→ **Extrait proposé**
· · · · ·

Dans une région industrielle défavorisée, de jeunes hommes dépérissent, condamnés à la misère économique, morale et intellectuelle. Leur colère et leur ennui s’expriment dans de grands éclats de machisme où se rejoue l’antédiluvienne histoire de la prédation sexuelle.

Roman

Dans une région industrielle défavorisée, de jeunes hommes dépérissent, condamnés à la misère économique, morale et intellectuelle. Leur colère et leur ennui s’expriment dans de grands éclats de machisme où se rejoue l’antédiluvienne histoire de la prédation sexuelle.

Au volant de leur voiture, ces «garçons sauvages» se préparent à commettre l’irréparable: le viol et le meurtre collectifs de Joy, conséquences directes des logiques d’exploitation et de domination genrées qui régissent déjà leur existence.

· · · · ·

→ **Consignes**
- A) Recopiez fidèlement les lignes du listing, en commençant par celle qui contient "picture [466, 472, 485, 482]" et en terminant par celle qui contient "picture [767, 838, 775, 852]", ces deux lignes comprises.
- B) Prolongez le résumé du roman consacré aux « garçons sauvages » au-delà de sa dernière phrase.

· · · · ·

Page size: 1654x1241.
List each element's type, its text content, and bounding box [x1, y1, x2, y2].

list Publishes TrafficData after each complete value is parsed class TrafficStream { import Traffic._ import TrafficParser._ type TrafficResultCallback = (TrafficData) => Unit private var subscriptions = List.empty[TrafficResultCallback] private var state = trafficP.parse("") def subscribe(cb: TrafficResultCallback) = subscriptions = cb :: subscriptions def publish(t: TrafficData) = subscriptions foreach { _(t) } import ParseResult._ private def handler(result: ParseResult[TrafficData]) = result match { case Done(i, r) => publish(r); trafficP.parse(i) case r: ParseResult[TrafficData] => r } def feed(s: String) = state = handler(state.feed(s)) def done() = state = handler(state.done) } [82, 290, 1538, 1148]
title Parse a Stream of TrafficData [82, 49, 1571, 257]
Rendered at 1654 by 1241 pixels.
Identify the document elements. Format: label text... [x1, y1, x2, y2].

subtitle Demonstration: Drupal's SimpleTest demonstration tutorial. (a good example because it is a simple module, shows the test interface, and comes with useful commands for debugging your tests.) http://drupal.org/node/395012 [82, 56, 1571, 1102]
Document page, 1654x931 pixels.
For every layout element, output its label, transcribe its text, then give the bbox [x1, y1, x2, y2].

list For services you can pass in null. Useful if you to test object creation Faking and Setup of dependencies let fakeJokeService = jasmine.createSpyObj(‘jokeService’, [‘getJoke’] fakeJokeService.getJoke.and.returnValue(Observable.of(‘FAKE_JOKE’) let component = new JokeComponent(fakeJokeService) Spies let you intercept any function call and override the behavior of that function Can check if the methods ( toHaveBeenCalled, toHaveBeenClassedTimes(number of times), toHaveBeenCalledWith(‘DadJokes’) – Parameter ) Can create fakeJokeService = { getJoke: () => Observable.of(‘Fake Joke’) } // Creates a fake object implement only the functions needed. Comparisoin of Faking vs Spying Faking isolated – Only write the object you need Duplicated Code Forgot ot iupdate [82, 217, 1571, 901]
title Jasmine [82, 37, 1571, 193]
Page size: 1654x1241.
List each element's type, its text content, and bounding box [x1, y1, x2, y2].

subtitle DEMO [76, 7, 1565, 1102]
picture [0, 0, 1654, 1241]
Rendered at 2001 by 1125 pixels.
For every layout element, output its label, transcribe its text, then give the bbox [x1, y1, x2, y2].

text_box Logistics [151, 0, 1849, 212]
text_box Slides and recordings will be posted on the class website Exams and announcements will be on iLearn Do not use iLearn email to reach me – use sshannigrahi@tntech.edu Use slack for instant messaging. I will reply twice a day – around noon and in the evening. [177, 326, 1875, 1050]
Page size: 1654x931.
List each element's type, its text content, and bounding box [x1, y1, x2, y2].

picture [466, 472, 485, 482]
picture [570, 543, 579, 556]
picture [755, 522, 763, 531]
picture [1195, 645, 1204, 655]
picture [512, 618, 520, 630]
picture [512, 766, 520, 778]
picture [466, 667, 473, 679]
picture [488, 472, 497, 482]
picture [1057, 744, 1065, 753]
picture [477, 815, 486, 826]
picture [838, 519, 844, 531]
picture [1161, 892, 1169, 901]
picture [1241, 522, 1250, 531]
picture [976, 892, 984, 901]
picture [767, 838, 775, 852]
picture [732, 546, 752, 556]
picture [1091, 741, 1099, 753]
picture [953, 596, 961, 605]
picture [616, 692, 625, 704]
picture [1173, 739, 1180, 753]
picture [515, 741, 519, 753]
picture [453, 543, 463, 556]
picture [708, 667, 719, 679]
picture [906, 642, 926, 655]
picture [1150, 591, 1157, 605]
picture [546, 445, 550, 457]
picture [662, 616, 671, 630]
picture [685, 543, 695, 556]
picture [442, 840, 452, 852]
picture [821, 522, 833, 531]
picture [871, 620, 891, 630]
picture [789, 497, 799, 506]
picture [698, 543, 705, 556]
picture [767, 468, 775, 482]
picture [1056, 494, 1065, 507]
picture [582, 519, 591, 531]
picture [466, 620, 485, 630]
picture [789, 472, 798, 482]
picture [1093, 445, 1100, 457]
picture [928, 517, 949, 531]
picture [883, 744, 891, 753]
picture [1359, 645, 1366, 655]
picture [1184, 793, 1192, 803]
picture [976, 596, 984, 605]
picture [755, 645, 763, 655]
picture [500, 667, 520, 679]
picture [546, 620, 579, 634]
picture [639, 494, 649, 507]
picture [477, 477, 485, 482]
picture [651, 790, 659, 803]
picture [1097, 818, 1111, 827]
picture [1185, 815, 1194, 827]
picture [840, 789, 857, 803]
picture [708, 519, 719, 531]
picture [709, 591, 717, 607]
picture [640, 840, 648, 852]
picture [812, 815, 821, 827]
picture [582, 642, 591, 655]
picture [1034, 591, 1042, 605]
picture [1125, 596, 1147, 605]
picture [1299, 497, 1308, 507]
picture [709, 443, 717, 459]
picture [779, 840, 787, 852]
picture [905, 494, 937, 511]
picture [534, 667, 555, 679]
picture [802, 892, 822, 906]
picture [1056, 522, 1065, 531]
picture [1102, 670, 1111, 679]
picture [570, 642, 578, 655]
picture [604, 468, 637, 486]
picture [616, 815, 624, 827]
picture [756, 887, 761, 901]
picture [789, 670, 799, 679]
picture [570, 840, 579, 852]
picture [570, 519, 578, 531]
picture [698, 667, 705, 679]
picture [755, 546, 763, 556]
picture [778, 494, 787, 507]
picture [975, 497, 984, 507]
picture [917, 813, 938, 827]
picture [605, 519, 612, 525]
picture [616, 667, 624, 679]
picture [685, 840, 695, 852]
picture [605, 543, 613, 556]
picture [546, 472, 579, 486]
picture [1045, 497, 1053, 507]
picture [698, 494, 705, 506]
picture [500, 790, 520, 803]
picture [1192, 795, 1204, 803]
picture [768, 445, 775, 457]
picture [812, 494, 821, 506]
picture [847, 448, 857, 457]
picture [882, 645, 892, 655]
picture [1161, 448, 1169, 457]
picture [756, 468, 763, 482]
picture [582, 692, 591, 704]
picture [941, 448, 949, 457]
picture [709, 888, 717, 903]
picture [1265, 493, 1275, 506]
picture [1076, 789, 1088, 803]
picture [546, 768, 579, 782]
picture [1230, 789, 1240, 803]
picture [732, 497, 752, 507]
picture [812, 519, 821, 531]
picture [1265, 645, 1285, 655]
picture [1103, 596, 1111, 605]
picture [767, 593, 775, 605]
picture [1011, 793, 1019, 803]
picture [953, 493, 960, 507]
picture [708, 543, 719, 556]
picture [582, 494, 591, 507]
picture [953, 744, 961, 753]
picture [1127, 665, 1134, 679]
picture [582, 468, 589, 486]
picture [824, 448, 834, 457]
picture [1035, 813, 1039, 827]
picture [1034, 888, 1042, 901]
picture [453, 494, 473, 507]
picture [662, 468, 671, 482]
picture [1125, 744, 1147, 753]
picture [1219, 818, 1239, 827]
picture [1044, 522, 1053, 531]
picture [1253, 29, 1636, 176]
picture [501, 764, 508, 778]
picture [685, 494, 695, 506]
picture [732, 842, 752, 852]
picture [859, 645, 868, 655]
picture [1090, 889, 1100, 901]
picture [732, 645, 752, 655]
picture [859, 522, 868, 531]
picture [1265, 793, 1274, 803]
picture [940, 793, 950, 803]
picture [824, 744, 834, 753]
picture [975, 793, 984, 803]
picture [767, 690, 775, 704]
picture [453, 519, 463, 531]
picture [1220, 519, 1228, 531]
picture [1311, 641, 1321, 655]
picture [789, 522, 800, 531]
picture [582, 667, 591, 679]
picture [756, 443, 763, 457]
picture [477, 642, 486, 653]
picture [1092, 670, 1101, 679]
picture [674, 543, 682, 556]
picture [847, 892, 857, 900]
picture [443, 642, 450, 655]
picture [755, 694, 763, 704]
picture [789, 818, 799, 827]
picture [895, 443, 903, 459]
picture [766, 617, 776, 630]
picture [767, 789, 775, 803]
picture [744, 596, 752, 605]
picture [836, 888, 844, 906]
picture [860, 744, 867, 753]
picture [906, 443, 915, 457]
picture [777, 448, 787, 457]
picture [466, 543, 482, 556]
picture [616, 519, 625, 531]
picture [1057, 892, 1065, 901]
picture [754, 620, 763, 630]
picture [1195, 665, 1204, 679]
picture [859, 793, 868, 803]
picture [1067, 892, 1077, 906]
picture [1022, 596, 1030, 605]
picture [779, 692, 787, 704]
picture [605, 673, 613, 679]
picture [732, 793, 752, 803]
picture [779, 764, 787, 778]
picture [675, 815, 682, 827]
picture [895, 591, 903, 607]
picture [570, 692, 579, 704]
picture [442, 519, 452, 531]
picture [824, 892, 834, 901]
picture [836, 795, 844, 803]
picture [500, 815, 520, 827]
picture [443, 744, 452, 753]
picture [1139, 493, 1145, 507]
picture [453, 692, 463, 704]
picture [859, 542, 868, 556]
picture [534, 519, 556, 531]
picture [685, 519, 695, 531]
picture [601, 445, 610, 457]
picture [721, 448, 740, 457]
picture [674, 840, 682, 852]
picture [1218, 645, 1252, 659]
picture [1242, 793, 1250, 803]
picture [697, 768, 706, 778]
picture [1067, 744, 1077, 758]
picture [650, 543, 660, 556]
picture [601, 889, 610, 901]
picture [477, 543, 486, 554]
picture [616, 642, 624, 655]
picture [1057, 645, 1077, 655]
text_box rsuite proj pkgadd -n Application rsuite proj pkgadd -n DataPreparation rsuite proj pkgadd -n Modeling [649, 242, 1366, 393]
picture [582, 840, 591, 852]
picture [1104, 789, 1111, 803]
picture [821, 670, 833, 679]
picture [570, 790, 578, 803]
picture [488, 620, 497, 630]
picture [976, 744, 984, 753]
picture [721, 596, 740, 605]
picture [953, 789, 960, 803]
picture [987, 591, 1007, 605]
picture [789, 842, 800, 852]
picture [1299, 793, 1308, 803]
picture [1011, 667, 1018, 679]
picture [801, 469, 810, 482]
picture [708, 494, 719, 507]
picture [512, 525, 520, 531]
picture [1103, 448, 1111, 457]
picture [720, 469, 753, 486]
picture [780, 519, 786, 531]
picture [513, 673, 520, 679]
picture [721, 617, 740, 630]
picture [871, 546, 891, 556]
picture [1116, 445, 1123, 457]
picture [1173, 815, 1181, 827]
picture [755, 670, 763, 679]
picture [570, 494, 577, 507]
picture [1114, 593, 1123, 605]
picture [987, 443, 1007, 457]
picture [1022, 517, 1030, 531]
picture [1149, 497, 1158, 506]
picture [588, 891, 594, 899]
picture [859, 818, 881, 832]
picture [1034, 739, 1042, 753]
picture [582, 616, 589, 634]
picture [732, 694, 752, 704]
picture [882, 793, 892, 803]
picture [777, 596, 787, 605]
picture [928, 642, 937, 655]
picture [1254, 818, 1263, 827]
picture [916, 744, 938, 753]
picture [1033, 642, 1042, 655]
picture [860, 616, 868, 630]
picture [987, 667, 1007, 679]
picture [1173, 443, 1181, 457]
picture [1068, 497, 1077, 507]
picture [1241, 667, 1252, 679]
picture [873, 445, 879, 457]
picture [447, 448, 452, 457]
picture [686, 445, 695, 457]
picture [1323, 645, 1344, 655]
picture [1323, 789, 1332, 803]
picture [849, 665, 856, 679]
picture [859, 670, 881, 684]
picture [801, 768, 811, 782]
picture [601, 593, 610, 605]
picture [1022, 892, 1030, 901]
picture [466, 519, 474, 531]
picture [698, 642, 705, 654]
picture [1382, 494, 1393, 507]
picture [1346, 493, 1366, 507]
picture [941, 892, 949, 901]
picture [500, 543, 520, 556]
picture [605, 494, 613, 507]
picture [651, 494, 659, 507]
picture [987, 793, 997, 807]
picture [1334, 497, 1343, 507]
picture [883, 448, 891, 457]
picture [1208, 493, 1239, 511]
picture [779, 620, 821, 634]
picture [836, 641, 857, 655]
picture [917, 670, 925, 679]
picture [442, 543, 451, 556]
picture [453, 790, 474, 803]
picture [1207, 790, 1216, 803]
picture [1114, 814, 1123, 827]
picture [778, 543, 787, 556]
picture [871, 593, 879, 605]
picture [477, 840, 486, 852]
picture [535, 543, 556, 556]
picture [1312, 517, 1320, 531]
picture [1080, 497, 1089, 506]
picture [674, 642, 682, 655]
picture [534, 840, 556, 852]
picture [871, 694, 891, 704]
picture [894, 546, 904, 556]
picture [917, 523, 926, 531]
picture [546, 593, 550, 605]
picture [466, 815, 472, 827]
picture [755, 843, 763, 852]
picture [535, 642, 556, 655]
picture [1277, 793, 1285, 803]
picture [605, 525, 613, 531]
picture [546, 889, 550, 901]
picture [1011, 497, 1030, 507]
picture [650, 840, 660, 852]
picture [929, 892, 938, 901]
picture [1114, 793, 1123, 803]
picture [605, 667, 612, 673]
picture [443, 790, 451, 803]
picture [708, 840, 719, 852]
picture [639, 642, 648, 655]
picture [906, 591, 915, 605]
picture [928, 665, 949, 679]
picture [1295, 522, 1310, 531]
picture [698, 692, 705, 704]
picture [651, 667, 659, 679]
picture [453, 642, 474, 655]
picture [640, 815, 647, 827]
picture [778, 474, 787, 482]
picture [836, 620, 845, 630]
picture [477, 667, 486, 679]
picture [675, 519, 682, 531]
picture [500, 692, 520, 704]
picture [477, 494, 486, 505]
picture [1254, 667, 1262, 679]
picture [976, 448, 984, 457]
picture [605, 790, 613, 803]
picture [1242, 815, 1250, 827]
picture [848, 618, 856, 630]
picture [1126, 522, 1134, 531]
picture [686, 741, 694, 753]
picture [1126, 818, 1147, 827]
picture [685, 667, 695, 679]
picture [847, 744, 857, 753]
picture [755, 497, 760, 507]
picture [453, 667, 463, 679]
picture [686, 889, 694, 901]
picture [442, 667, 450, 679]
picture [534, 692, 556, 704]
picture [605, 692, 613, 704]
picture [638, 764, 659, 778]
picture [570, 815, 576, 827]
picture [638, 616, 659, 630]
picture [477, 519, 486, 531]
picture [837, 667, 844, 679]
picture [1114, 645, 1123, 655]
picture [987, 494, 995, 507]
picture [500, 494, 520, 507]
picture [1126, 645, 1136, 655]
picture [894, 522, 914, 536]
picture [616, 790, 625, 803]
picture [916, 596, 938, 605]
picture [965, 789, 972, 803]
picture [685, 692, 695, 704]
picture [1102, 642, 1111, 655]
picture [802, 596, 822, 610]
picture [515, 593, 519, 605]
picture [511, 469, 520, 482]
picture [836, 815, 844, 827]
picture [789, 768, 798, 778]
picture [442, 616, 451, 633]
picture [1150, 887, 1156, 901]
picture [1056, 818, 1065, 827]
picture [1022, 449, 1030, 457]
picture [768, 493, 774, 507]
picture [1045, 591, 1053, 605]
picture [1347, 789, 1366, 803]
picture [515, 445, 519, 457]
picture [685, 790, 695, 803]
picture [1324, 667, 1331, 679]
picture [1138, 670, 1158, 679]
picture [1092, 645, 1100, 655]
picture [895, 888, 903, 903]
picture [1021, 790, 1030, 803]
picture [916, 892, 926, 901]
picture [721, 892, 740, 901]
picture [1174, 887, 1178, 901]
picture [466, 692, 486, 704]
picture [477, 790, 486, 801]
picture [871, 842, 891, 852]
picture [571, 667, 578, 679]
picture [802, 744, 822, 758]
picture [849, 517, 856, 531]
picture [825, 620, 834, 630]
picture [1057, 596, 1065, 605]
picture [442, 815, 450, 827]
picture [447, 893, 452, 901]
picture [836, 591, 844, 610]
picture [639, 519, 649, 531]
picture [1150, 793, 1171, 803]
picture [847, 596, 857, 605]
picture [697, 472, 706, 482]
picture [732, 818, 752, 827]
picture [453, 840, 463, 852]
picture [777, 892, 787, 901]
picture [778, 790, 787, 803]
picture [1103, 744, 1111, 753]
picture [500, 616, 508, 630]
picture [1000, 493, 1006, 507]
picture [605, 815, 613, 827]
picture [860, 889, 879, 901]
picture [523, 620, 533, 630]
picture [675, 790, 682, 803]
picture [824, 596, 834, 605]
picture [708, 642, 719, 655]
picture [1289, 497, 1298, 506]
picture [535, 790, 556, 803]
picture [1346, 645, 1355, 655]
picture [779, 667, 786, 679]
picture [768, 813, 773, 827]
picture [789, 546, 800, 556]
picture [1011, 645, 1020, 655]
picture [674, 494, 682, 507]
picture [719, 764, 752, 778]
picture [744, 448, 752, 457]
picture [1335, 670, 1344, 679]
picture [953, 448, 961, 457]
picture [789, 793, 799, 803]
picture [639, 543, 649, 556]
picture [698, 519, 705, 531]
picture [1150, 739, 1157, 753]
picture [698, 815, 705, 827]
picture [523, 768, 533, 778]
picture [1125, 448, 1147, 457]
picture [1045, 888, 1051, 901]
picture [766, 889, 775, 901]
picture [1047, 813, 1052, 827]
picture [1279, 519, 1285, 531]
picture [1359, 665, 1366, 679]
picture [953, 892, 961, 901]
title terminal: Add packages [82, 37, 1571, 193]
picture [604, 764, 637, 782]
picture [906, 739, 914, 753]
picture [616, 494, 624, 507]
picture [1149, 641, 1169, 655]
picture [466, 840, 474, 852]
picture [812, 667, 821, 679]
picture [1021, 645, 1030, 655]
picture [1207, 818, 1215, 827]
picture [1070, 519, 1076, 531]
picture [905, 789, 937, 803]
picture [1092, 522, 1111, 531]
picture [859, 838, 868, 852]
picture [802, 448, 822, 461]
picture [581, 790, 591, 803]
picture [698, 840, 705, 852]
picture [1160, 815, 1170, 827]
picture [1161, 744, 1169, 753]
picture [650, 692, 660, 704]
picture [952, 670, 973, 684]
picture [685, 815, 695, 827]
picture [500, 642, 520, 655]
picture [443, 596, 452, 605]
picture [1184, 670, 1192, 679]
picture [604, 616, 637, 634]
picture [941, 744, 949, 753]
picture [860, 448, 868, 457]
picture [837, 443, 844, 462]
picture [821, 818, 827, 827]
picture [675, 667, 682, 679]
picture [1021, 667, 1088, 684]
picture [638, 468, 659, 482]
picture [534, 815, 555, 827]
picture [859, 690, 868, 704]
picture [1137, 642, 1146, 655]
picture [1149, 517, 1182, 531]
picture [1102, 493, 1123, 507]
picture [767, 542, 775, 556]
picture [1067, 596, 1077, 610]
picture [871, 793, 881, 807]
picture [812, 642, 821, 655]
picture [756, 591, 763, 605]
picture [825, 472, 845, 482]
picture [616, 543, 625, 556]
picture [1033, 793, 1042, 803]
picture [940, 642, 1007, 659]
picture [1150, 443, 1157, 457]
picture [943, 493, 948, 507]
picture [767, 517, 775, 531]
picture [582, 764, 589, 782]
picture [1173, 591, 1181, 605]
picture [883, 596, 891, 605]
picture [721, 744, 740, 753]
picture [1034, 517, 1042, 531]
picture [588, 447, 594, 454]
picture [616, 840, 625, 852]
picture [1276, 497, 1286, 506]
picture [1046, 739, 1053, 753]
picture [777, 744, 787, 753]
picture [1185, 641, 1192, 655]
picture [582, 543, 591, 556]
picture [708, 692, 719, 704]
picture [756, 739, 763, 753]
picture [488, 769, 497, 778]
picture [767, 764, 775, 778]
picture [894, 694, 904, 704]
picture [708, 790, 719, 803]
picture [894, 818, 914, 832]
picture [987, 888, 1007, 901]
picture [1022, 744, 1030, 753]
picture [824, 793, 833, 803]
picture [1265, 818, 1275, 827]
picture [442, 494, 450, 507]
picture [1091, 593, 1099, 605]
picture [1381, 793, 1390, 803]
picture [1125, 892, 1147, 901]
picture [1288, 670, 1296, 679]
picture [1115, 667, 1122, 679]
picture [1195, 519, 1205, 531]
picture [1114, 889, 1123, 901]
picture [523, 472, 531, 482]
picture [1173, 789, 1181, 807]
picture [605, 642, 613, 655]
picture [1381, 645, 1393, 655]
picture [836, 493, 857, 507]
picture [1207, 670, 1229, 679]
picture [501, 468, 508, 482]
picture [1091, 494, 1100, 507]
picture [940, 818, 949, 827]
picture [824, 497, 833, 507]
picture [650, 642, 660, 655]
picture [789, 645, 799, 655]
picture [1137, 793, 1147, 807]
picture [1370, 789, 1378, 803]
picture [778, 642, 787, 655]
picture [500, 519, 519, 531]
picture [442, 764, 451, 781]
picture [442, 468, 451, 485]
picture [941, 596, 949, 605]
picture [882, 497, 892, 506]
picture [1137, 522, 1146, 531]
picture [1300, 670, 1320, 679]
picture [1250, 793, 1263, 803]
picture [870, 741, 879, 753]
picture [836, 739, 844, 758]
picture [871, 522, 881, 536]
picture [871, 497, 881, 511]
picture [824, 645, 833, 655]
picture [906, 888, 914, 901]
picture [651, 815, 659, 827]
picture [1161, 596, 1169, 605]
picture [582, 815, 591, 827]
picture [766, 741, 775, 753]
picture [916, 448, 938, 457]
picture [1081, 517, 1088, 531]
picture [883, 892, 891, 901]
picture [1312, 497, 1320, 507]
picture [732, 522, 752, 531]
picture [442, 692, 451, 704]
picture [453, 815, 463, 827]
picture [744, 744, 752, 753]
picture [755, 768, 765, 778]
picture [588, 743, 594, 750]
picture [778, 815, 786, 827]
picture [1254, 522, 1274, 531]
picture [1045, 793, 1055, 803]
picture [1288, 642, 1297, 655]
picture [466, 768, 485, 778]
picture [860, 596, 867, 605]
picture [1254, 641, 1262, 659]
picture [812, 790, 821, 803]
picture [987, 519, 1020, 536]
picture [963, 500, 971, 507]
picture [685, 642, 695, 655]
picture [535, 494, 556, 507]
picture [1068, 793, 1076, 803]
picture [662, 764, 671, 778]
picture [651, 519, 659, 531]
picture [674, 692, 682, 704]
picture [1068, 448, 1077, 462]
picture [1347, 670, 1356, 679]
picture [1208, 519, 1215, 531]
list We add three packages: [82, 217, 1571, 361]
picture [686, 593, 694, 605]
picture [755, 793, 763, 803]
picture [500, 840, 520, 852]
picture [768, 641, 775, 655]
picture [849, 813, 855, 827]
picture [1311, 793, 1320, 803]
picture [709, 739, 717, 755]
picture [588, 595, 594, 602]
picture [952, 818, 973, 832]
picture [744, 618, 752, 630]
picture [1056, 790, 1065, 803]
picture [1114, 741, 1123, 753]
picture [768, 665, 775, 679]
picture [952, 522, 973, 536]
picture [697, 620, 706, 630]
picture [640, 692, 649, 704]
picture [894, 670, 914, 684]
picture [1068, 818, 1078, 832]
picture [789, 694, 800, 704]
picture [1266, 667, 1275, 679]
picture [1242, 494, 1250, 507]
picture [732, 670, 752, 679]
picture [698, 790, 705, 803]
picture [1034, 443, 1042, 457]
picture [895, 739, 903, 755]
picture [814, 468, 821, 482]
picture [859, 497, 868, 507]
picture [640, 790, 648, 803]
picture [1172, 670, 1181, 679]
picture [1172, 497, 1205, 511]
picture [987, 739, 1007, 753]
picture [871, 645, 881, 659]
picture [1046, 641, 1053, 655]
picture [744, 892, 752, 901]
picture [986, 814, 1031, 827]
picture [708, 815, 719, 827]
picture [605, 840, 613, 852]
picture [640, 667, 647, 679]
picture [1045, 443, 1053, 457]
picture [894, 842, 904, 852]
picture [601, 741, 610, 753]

· · · · ·

→ **Réponses dans l'ordre**
- A)
picture [466, 472, 485, 482]
picture [570, 543, 579, 556]
picture [755, 522, 763, 531]
picture [1195, 645, 1204, 655]
picture [512, 618, 520, 630]
picture [512, 766, 520, 778]
picture [466, 667, 473, 679]
picture [488, 472, 497, 482]
picture [1057, 744, 1065, 753]
picture [477, 815, 486, 826]
picture [838, 519, 844, 531]
picture [1161, 892, 1169, 901]
picture [1241, 522, 1250, 531]
picture [976, 892, 984, 901]
picture [767, 838, 775, 852]

- B)
«Men are afraid that women will laugh at them. Women are afraid that men will kill them.» Cette célèbre citation de Margaret Atwood aurait pu servir d’exergue à Rodéo. Le destin de Joy, jeune femme ambitieuse issue d’une famille d’ouvriers, en est l’illustration la plus parfaite: être intelligente, compétente, éduquée et aimée, se conformer aux diktats traditionnels de la beauté et occuper un emploi sérieux ne suffisent pas à protéger les femmes de la violence. Au contraire, dans Rodéo, le viol et l’assassinat sont commis non pas en raison des protestations de Joy, de son refus de dédramatiser la situation ou de son aplomb, mais plutôt en réaction à ceux-ci.

Solovkine met en scène des vies de pauvres, mais surtout des vies pauvres, dans la mesure où une telle conception de la masculinité obstrue, malgré les vastes paysages, l’horizon. L’écrivaine dissèque les structures patriarcales qui rendent possible le crime collectif et ne dissimule jamais cette grande vérité: ce sont bien les femmes, en définitive, qui paient de leur droit à la sécurité et à l’intégrité physique la facture onéreuse de cette asphyxie réduisant à néant les formes de vie.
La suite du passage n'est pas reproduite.